その3人は奴隷密売組織〔クランノストラ〕の三天王と呼ばれている連中である。暗黒の鎧を纏った戦士がボスの〔暗黒のキルドレッグス〕黒髪の短髪の白人男性、純白の鎧を纏った戦士が〔白のアルカイン〕見事なブロンドのロン毛の白人男性、黒のゴスロリドレスを纏った黒髪ロングの白人女性が〔黒のシェパード〕である。
暗黒のキルドレックスが「楽勝だったな! アース大陸の連中は殺しても、死に戻りをするらしいな……それが奴らの強さの秘訣らしいが、そんな奴らを屠る事で俺たちはさらなる強さを手に入れられる、ははは!」
白のアルカインが「黒のシェパードよ、お前を脱獄させるのに多くの王国兵士を倒しましたが、はっきり言って奴らは弱すぎでしたな、アース大陸の連中の方が骨がある」
「そんな事より、私を牢屋行きにした連中の居場所はわかってますの、早く復讐したくて……」
「分かっている、今から向かう……馬に乗るぞ」
PK前に近くに繋いでいた馬に乗り込む3人。
そして湖畔の屋敷が遠くに見えてきた、「懐かしいわね! あの屋敷は私が幼少の頃住んでいた場所じゃない! なぜここに?」黒のシェパードの両親こそ、王と反対派閥を作ったという事で処罰され、湖畔の屋敷を手放さざるを得なくなった没落貴族であった。

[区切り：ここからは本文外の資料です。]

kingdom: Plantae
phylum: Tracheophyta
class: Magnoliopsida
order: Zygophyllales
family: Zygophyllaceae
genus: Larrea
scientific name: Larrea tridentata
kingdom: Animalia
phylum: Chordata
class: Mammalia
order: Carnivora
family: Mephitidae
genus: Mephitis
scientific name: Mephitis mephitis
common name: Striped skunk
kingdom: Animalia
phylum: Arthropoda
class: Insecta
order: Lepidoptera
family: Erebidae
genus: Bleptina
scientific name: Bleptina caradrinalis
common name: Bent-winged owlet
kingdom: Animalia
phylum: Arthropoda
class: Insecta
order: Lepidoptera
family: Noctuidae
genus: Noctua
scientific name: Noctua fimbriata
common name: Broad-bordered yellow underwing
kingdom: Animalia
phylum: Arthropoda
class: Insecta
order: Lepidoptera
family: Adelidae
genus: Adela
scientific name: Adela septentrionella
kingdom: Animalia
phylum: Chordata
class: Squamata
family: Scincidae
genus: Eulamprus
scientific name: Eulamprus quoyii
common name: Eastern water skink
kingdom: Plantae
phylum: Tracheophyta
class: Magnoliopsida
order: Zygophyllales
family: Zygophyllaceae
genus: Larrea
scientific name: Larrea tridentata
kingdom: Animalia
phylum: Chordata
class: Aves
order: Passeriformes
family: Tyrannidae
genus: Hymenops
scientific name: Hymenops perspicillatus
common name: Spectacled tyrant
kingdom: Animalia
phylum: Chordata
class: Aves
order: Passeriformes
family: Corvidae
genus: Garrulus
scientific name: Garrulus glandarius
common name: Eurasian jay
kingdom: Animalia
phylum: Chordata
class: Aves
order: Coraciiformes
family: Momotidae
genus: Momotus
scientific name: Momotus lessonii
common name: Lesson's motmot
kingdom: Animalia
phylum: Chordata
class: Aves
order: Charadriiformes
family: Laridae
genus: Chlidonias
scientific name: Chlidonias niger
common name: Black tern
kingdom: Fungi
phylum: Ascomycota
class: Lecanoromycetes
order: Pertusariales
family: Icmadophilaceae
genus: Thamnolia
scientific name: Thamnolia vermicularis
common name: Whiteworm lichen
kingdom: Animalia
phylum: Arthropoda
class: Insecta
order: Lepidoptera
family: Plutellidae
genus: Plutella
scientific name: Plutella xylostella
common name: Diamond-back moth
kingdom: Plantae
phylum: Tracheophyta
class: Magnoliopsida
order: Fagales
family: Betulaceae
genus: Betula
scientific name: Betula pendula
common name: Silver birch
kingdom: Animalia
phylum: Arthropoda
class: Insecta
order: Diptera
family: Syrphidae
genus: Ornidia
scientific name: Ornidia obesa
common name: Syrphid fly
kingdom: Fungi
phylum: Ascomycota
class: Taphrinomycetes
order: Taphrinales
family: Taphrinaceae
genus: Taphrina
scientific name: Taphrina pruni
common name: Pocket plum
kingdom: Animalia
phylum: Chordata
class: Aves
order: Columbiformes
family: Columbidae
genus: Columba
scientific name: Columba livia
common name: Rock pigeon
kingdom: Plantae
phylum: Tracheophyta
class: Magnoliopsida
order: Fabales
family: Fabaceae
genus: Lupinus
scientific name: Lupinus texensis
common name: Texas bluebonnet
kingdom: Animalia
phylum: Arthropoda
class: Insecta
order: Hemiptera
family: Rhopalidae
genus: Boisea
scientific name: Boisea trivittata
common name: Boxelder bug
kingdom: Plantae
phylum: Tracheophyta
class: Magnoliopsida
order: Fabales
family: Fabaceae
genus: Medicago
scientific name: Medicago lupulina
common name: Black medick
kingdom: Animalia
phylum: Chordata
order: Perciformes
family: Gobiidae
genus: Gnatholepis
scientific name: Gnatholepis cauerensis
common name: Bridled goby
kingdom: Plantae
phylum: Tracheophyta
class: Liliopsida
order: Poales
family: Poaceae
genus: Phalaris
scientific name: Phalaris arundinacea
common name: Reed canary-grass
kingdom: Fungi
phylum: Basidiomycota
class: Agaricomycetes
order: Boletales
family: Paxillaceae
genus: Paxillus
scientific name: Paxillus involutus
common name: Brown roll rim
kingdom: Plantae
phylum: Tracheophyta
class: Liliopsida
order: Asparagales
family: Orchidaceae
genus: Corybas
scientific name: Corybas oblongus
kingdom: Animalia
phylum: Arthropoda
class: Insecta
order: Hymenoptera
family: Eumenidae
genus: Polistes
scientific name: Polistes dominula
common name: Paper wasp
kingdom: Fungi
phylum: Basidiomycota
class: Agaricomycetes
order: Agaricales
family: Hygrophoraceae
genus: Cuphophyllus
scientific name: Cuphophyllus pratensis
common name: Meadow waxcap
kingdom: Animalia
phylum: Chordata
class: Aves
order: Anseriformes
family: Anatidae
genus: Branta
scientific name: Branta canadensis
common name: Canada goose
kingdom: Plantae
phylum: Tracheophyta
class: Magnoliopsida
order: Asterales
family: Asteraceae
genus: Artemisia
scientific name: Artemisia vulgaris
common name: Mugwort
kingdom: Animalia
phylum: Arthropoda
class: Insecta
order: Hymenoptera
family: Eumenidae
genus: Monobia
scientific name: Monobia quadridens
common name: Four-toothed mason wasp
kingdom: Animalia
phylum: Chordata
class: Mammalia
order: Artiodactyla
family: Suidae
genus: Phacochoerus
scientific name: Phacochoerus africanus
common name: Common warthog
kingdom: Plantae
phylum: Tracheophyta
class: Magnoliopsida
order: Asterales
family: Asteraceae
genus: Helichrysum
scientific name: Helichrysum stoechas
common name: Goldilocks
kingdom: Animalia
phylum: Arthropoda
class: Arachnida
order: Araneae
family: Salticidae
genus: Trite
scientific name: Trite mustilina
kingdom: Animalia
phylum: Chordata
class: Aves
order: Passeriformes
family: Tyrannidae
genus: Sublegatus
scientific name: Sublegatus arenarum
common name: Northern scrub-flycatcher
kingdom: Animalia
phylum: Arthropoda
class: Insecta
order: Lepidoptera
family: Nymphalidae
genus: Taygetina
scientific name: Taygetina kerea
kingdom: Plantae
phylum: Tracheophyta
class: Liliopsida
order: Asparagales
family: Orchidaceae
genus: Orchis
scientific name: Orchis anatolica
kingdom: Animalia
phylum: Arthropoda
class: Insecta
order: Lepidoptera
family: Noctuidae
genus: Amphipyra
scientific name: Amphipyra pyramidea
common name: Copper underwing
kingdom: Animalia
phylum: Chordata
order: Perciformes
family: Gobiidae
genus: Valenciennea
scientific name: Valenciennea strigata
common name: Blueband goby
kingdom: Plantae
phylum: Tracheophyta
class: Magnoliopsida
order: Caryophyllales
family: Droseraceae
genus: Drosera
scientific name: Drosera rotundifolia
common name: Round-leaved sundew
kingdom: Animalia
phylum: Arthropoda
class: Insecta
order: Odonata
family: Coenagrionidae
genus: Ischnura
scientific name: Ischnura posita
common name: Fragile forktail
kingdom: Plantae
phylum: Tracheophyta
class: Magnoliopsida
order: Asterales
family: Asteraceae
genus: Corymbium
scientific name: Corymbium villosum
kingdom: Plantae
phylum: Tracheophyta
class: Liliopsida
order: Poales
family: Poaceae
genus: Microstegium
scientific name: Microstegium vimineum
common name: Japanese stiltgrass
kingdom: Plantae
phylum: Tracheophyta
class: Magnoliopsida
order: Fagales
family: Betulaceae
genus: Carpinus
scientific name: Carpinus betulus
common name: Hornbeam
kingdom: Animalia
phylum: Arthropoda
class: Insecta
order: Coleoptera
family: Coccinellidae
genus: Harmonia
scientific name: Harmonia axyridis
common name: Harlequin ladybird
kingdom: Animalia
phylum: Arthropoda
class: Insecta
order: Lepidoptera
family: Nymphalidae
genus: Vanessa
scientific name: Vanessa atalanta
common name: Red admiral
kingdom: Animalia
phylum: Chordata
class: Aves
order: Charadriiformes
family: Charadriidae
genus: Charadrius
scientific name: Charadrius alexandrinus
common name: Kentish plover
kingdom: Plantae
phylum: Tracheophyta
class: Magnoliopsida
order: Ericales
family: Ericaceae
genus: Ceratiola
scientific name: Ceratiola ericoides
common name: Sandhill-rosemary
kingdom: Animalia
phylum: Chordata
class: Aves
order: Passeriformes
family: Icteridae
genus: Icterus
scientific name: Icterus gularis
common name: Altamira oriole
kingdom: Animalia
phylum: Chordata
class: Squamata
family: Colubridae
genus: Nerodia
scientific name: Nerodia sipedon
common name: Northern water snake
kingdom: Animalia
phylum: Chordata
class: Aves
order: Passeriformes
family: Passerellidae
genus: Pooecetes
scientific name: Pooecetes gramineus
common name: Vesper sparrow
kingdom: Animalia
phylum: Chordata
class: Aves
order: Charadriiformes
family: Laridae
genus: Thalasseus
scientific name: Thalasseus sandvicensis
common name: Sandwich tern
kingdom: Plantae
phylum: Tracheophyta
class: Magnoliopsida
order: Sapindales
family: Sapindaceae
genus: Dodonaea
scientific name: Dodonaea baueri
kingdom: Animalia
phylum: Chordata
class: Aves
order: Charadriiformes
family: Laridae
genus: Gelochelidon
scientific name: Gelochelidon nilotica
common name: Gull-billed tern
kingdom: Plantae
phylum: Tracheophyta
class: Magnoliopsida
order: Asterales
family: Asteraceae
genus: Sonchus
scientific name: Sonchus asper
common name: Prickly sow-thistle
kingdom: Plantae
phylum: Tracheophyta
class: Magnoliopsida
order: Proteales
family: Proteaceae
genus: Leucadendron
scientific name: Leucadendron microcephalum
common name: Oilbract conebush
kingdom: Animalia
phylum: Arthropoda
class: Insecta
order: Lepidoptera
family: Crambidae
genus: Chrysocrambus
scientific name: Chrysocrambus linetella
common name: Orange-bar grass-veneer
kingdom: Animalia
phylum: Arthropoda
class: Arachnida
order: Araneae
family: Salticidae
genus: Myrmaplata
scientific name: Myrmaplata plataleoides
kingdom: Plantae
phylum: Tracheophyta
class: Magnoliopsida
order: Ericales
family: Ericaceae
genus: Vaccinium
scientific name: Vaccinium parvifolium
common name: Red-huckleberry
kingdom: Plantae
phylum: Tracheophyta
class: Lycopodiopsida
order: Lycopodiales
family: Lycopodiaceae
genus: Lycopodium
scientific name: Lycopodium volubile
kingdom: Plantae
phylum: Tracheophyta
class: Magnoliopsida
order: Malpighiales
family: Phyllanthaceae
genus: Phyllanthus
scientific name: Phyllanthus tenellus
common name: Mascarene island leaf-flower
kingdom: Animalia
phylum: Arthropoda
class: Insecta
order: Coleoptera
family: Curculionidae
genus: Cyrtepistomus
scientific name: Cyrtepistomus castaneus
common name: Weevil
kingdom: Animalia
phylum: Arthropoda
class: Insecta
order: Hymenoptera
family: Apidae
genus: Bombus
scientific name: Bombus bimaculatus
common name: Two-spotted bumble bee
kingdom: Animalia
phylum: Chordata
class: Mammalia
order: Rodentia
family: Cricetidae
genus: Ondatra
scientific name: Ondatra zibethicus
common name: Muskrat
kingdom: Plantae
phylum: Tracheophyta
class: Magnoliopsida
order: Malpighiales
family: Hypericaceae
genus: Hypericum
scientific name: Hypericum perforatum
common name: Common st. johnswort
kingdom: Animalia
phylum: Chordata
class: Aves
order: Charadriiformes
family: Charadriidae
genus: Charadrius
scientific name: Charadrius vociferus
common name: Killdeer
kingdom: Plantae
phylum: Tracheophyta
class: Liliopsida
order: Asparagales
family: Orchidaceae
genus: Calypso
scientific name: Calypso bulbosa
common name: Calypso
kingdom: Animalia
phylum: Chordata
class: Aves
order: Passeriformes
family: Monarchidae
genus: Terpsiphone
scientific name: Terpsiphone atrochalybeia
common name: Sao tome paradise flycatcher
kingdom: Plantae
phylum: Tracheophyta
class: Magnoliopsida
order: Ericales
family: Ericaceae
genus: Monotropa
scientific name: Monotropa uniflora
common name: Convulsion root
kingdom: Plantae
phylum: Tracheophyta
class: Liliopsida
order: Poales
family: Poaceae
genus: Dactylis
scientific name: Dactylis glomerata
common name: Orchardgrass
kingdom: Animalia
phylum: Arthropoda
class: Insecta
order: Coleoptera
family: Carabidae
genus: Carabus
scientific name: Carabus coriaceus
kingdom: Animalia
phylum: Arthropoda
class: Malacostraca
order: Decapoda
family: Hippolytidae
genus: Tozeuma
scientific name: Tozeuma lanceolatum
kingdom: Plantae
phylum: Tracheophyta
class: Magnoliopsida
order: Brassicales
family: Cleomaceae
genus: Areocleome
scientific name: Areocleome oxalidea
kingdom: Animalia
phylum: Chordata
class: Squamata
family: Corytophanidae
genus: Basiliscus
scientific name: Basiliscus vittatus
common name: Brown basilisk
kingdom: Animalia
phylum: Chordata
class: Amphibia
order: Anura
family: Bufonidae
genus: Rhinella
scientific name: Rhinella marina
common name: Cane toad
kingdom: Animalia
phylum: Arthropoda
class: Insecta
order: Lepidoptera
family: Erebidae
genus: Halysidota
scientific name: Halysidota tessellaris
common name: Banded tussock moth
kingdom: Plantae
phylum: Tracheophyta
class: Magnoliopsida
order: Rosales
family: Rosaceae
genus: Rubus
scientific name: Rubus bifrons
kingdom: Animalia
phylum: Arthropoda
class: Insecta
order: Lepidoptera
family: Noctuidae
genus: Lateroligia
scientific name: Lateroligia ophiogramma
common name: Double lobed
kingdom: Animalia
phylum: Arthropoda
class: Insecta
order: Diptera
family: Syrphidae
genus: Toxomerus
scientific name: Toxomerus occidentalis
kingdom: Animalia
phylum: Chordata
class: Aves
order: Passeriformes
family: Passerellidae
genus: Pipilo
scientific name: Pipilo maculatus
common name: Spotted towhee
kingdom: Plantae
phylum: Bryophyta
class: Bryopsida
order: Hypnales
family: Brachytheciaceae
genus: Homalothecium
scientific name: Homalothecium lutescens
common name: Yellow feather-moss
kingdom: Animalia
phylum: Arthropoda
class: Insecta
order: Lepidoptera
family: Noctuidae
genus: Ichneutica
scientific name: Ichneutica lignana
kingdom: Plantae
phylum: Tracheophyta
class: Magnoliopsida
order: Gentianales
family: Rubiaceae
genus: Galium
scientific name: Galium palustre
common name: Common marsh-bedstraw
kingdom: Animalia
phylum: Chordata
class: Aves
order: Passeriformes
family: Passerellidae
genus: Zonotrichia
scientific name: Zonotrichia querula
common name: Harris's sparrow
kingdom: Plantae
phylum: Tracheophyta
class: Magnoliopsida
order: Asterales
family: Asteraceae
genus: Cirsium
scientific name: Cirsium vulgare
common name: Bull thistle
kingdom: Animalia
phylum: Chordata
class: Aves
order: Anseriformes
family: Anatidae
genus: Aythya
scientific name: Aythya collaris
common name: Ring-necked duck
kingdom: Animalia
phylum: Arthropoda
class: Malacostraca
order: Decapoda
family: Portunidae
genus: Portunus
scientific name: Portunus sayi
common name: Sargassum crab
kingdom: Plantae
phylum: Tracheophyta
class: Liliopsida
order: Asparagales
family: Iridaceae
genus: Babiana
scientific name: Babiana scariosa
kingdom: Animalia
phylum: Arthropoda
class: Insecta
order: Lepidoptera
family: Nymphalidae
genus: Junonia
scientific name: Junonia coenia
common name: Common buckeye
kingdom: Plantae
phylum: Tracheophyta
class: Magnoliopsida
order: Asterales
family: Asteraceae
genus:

湖側の裏庭が見える反対側の岸辺から隠密スキルと遠視スキルを駆使して晃達を覗く3人……。
楽しそうに釣りをやっている連中が見える。
「あれは、忘れもしない……私を牢獄に追いやった疾風の晃とエルフ達じゃない! なんでよりによって奴らが、私の住んでいた屋敷で楽しそうにやってるのよ、一体どういうこと」
「次のターゲットは決まりだな!」
沙羅が合流して来て明るさを取り戻した晃達に、奴隷密売組織クランノストラの三天王の襲撃が始まろうとしていた。